Depois de algum segundo em que todas ficaram boquiabertas, uma salva de palmas fez com que a garota ficasse extremamente constrangida. Mesmo que já não houvesse sangue circulando por suas veias e artérias, as bochechas não deixaram de corar.
—Você quer andar comigo no recreio? –Perguntou Nathalia.
—Nada disso! –Protestou Mariane. -Ela vai andar comigo.
—Idiotas, vocês não são dignas. –Noemi encarava suas adversárias por cima dos óculos, de cabeça baixa. –Quem vai andar com essa deusa egípcia sou eu!
—Como conseguiu tantas referências, afinal? -Perguntou Thatiane.
—Ah, dá para aprender algumas coisas quando se anda com filósofos.
—Quer dizer que você já leu sobre todos eles?

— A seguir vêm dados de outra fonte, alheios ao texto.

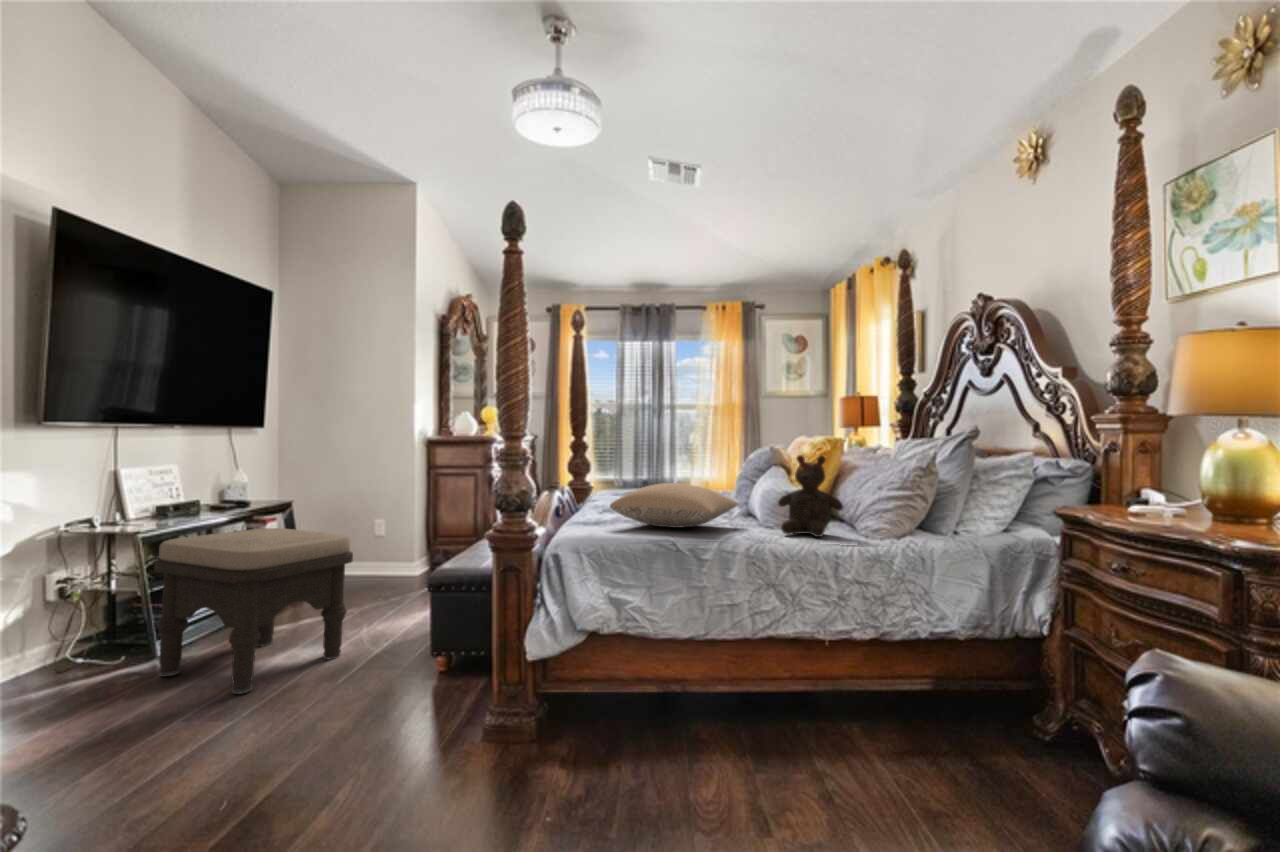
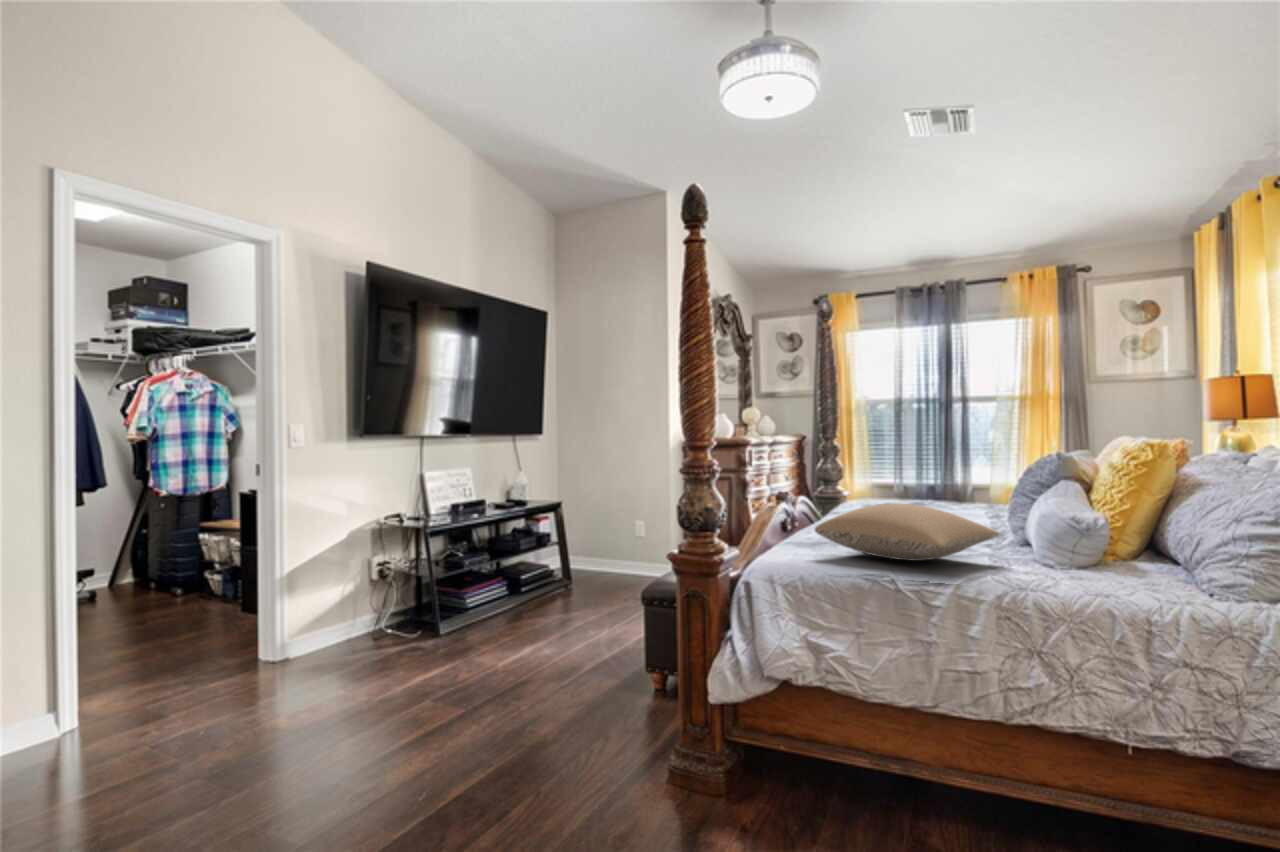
teddy bear: present [778,455,843,537] -> none [1053,471,1164,592]
ottoman: present [154,528,353,694] -> none [432,529,585,679]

—Ah, não! Eu literalmente andava com eles quando eram vivos e tive muito tempo livre para ler os livros depois, quando ganharam fama. Vantagens de ser imortal. -Deu de ombros. -Você não acreditaria se eu contasse o que Nietzsche escondia embaixo do bigode!

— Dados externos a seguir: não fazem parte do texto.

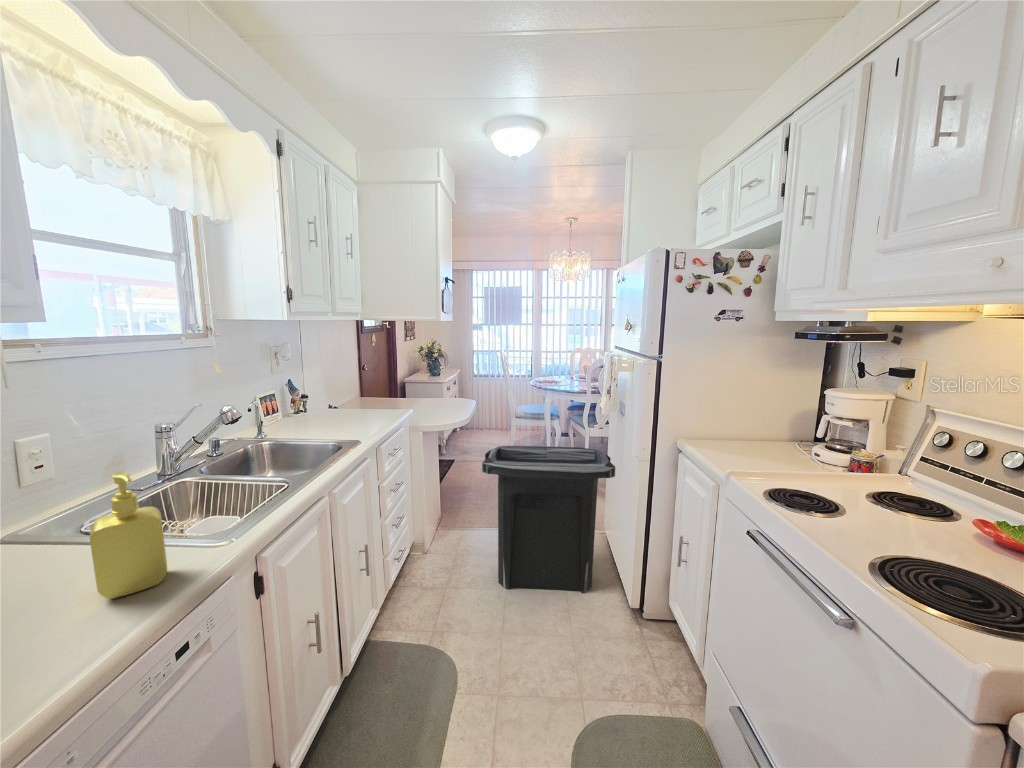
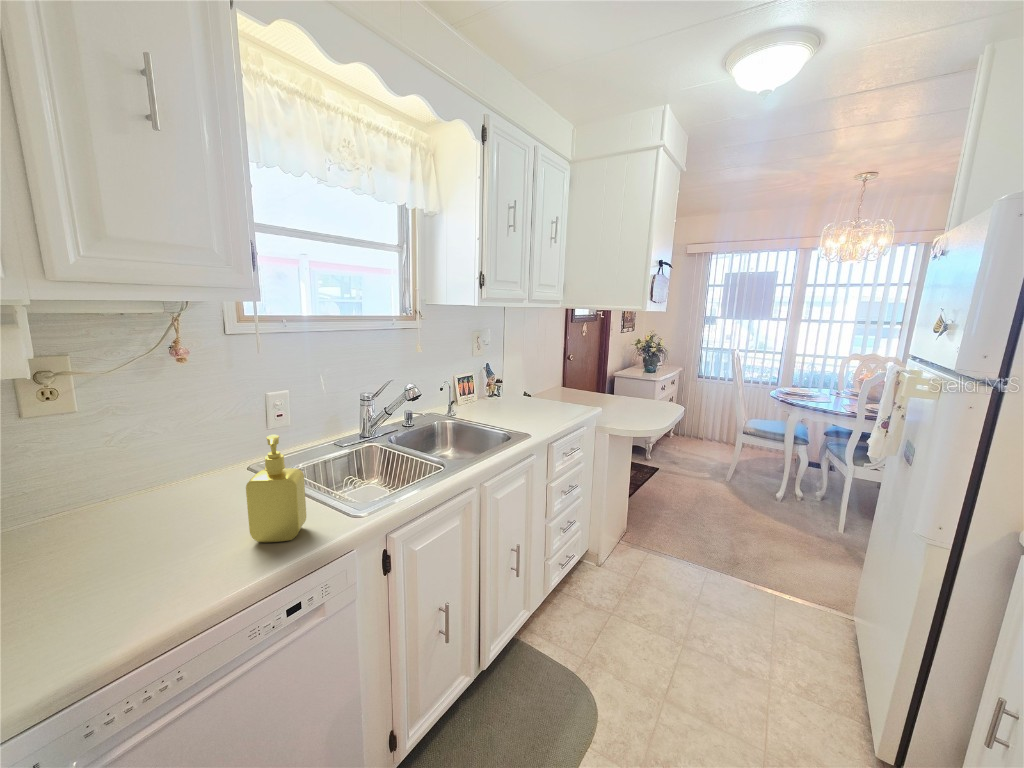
trash can: present [482,445,615,593] -> none [668,469,882,700]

—Excelente! -Exclamou a professora. — Estou vendo obras maravilhosas nessa turma, vocês me enchem de orgulho. Vamos continuar, estou animadíssima! –Foi até Thatiane, que tentou esconder seu desenho antes que a professora o agarrasse. — O que temos aqui? Uma arte contemporânea? Seria essa uma mensagem pós-moderna sobre o tempo-espaço em relação à economia do expansionismo mundial perante os olhos da ordem tailandesa do século XXI?
—Não. –Thati, juntando as sobrancelhas, conferiu seu desenho. –Essa sou eu assistindo anime e ouvindo rock.
—Ah, tá... Bem, obrigada pela participação.
Thatiane se frustrou. Ela gostava de fazer pesquisas científicas cheias de tabelas e corrigir normas metodológicas de textos e artigos maçantes. Desenhar não era sua praia.
Quando a aula — que foi a última do dia — finalmente acabou, o grupo de novas amigas caminhou junto pelo corredor da morte com o objetivo de chegar à saída. No entanto, enquanto caminhavam pelo pátio, Juliana sentiu uma gota cair em seu rosto. Chuva? Não... o dia estava irritantemente claro. Precisou até mesmo passar seu protetor solar fator 2000 para que não se degradasse em frente aos colegas, coisa que seria desagradável de se ver. Ao enxugar a face, percebeu que era um líquido vermelho e com o odor inigualável que reconhecia muito bem. Todavia, não poderia estar sangrando, já não produzia sangue há muitos anos. Foi então que as meninas olharam para cima.
No segundo andar, lá estava a cena mais horrenda que as seis já presenciaram em suas vidas – ou morte. Uma garota, aparentemente estudante, estava pendurada na varanda por uma corda que prendia suas mãos juntas, deixando o corpo mutilado e sem vida balançando contra o vento em cima das cabeças dos estudantes que caminhavam tranquilamente pelo local. O sangue fresco escorria até o chão, deixando o corpo cheio de listras verticais vermelhas. As roupas da pobre garota estavam rasgadas e os cabelos compridos cobriam grande parte do rosto, embora ainda fosse possível enxergar a boca levemente aberta e os olhos azuis sem vida que encaravam a multidão que se aproximava daquele show de horror.
O famigerado assassino em série de Pombinas estava por perto.